# TASK ITEM:
Begin with the first line below and retype each line exactly through the line containing "x32.1 | 5 | |". Any pictures are to be left out.

# Saved entries:

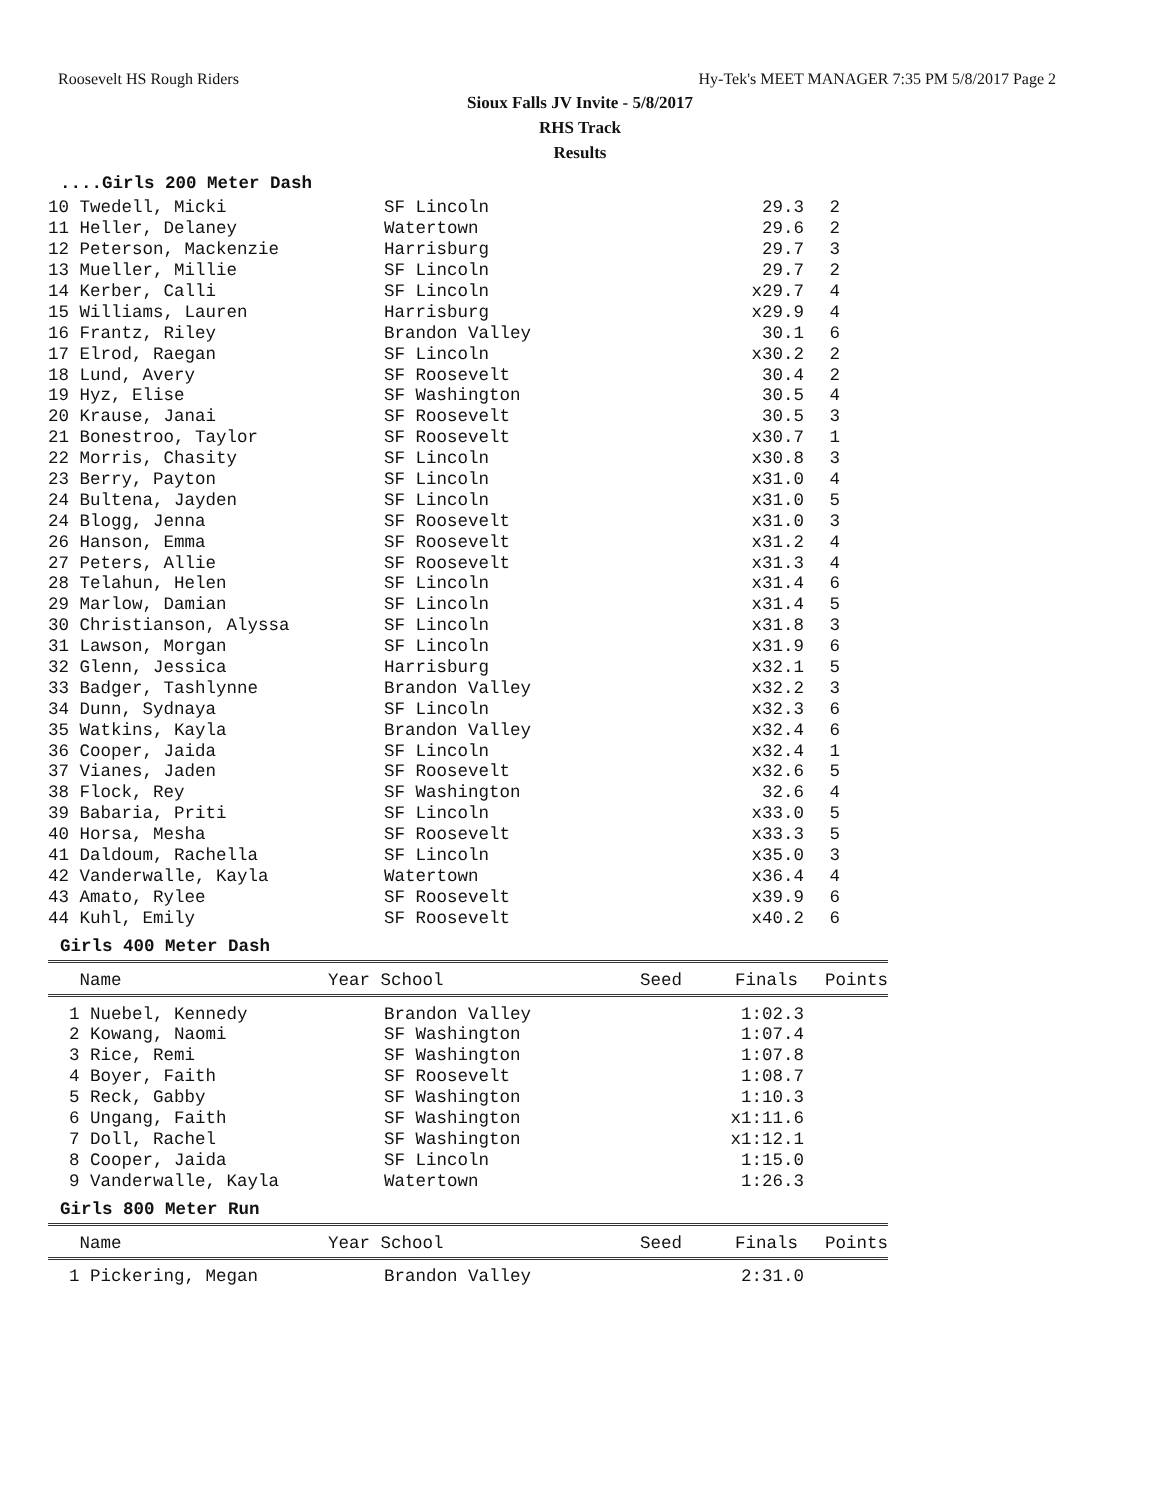Roosevelt HS Rough Riders Hy-Tek's MEET MANAGER 7:35 PM 5/8/2017 Page 2
Sioux Falls JV Invite - 5/8/2017
RHS Track
Results
....Girls 200 Meter Dash
| 10 Twedell, Micki | SF Lincoln | 29.3 | 2 | |
| 11 Heller, Delaney | Watertown | 29.6 | 2 | |
| 12 Peterson, Mackenzie | Harrisburg | 29.7 | 3 | |
| 13 Mueller, Millie | SF Lincoln | 29.7 | 2 | |
| 14 Kerber, Calli | SF Lincoln | x29.7 | 4 | |
| 15 Williams, Lauren | Harrisburg | x29.9 | 4 | |
| 16 Frantz, Riley | Brandon Valley | 30.1 | 6 | |
| 17 Elrod, Raegan | SF Lincoln | x30.2 | 2 | |
| 18 Lund, Avery | SF Roosevelt | 30.4 | 2 | |
| 19 Hyz, Elise | SF Washington | 30.5 | 4 | |
| 20 Krause, Janai | SF Roosevelt | 30.5 | 3 | |
| 21 Bonestroo, Taylor | SF Roosevelt | x30.7 | 1 | |
| 22 Morris, Chasity | SF Lincoln | x30.8 | 3 | |
| 23 Berry, Payton | SF Lincoln | x31.0 | 4 | |
| 24 Bultena, Jayden | SF Lincoln | x31.0 | 5 | |
| 24 Blogg, Jenna | SF Roosevelt | x31.0 | 3 | |
| 26 Hanson, Emma | SF Roosevelt | x31.2 | 4 | |
| 27 Peters, Allie | SF Roosevelt | x31.3 | 4 | |
| 28 Telahun, Helen | SF Lincoln | x31.4 | 6 | |
| 29 Marlow, Damian | SF Lincoln | x31.4 | 5 | |
| 30 Christianson, Alyssa | SF Lincoln | x31.8 | 3 | |
| 31 Lawson, Morgan | SF Lincoln | x31.9 | 6 | |
| 32 Glenn, Jessica | Harrisburg | x32.1 | 5 | |
| 33 Badger, Tashlynne | Brandon Valley | x32.2 | 3 | |
| 34 Dunn, Sydnaya | SF Lincoln | x32.3 | 6 | |
| 35 Watkins, Kayla | Brandon Valley | x32.4 | 6 | |
| 36 Cooper, Jaida | SF Lincoln | x32.4 | 1 | |
| 37 Vianes, Jaden | SF Roosevelt | x32.6 | 5 | |
| 38 Flock, Rey | SF Washington | 32.6 | 4 | |
| 39 Babaria, Priti | SF Lincoln | x33.0 | 5 | |
| 40 Horsa, Mesha | SF Roosevelt | x33.3 | 5 | |
| 41 Daldoum, Rachella | SF Lincoln | x35.0 | 3 | |
| 42 Vanderwalle, Kayla | Watertown | x36.4 | 4 | |
| 43 Amato, Rylee | SF Roosevelt | x39.9 | 6 | |
| 44 Kuhl, Emily | SF Roosevelt | x40.2 | 6 | |
Girls 400 Meter Dash
| Name | Year School | Seed | Finals | Points |
| --- | --- | --- | --- | --- |
| 1 Nuebel, Kennedy | Brandon Valley | 1:02.3 | |
| 2 Kowang, Naomi | SF Washington | 1:07.4 | |
| 3 Rice, Remi | SF Washington | 1:07.8 | |
| 4 Boyer, Faith | SF Roosevelt | 1:08.7 | |
| 5 Reck, Gabby | SF Washington | 1:10.3 | |
| 6 Ungang, Faith | SF Washington | x1:11.6 | |
| 7 Doll, Rachel | SF Washington | x1:12.1 | |
| 8 Cooper, Jaida | SF Lincoln | 1:15.0 | |
| 9 Vanderwalle, Kayla | Watertown | 1:26.3 | |
Girls 800 Meter Run
| Name | Year School | Seed | Finals | Points |
| --- | --- | --- | --- | --- |
| 1 Pickering, Megan | Brandon Valley | 2:31.0 | |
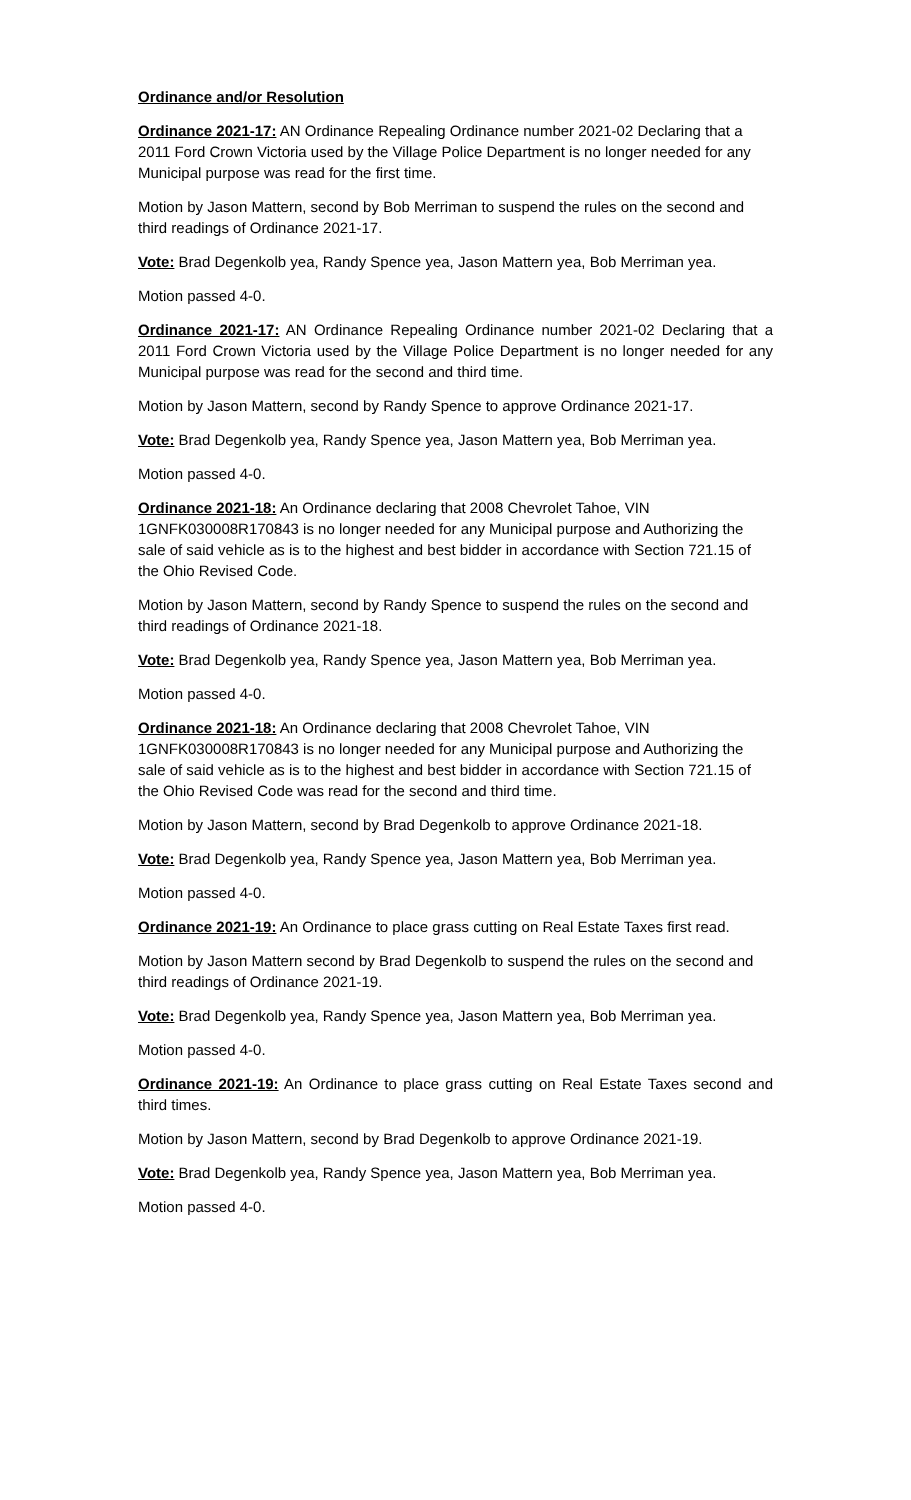Ordinance and/or Resolution
Ordinance 2021-17: AN Ordinance Repealing Ordinance number 2021-02 Declaring that a 2011 Ford Crown Victoria used by the Village Police Department is no longer needed for any Municipal purpose was read for the first time.
Motion by Jason Mattern, second by Bob Merriman to suspend the rules on the second and third readings of Ordinance 2021-17.
Vote: Brad Degenkolb yea, Randy Spence yea, Jason Mattern yea, Bob Merriman yea.
Motion passed 4-0.
Ordinance 2021-17: AN Ordinance Repealing Ordinance number 2021-02 Declaring that a 2011 Ford Crown Victoria used by the Village Police Department is no longer needed for any Municipal purpose was read for the second and third time.
Motion by Jason Mattern, second by Randy Spence to approve Ordinance 2021-17.
Vote: Brad Degenkolb yea, Randy Spence yea, Jason Mattern yea, Bob Merriman yea.
Motion passed 4-0.
Ordinance 2021-18: An Ordinance declaring that 2008 Chevrolet Tahoe, VIN 1GNFK030008R170843 is no longer needed for any Municipal purpose and Authorizing the sale of said vehicle as is to the highest and best bidder in accordance with Section 721.15 of the Ohio Revised Code.
Motion by Jason Mattern, second by Randy Spence to suspend the rules on the second and third readings of Ordinance 2021-18.
Vote: Brad Degenkolb yea, Randy Spence yea, Jason Mattern yea, Bob Merriman yea.
Motion passed 4-0.
Ordinance 2021-18: An Ordinance declaring that 2008 Chevrolet Tahoe, VIN 1GNFK030008R170843 is no longer needed for any Municipal purpose and Authorizing the sale of said vehicle as is to the highest and best bidder in accordance with Section 721.15 of the Ohio Revised Code was read for the second and third time.
Motion by Jason Mattern, second by Brad Degenkolb to approve Ordinance 2021-18.
Vote: Brad Degenkolb yea, Randy Spence yea, Jason Mattern yea, Bob Merriman yea.
Motion passed 4-0.
Ordinance 2021-19: An Ordinance to place grass cutting on Real Estate Taxes first read.
Motion by Jason Mattern second by Brad Degenkolb to suspend the rules on the second and third readings of Ordinance 2021-19.
Vote: Brad Degenkolb yea, Randy Spence yea, Jason Mattern yea, Bob Merriman yea.
Motion passed 4-0.
Ordinance 2021-19: An Ordinance to place grass cutting on Real Estate Taxes second and third times.
Motion by Jason Mattern, second by Brad Degenkolb to approve Ordinance 2021-19.
Vote: Brad Degenkolb yea, Randy Spence yea, Jason Mattern yea, Bob Merriman yea.
Motion passed 4-0.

# WRITTEN RESPONSE:
Roosevelt HS Rough Riders Hy-Tek's MEET MANAGER 7:35 PM 5/8/2017 Page 2
Sioux Falls JV Invite - 5/8/2017
RHS Track
Results
....Girls 200 Meter Dash
| 10 Twedell, Micki | SF Lincoln | 29.3 | 2 | |
| 11 Heller, Delaney | Watertown | 29.6 | 2 | |
| 12 Peterson, Mackenzie | Harrisburg | 29.7 | 3 | |
| 13 Mueller, Millie | SF Lincoln | 29.7 | 2 | |
| 14 Kerber, Calli | SF Lincoln | x29.7 | 4 | |
| 15 Williams, Lauren | Harrisburg | x29.9 | 4 | |
| 16 Frantz, Riley | Brandon Valley | 30.1 | 6 | |
| 17 Elrod, Raegan | SF Lincoln | x30.2 | 2 | |
| 18 Lund, Avery | SF Roosevelt | 30.4 | 2 | |
| 19 Hyz, Elise | SF Washington | 30.5 | 4 | |
| 20 Krause, Janai | SF Roosevelt | 30.5 | 3 | |
| 21 Bonestroo, Taylor | SF Roosevelt | x30.7 | 1 | |
| 22 Morris, Chasity | SF Lincoln | x30.8 | 3 | |
| 23 Berry, Payton | SF Lincoln | x31.0 | 4 | |
| 24 Bultena, Jayden | SF Lincoln | x31.0 | 5 | |
| 24 Blogg, Jenna | SF Roosevelt | x31.0 | 3 | |
| 26 Hanson, Emma | SF Roosevelt | x31.2 | 4 | |
| 27 Peters, Allie | SF Roosevelt | x31.3 | 4 | |
| 28 Telahun, Helen | SF Lincoln | x31.4 | 6 | |
| 29 Marlow, Damian | SF Lincoln | x31.4 | 5 | |
| 30 Christianson, Alyssa | SF Lincoln | x31.8 | 3 | |
| 31 Lawson, Morgan | SF Lincoln | x31.9 | 6 | |
| 32 Glenn, Jessica | Harrisburg | x32.1 | 5 | |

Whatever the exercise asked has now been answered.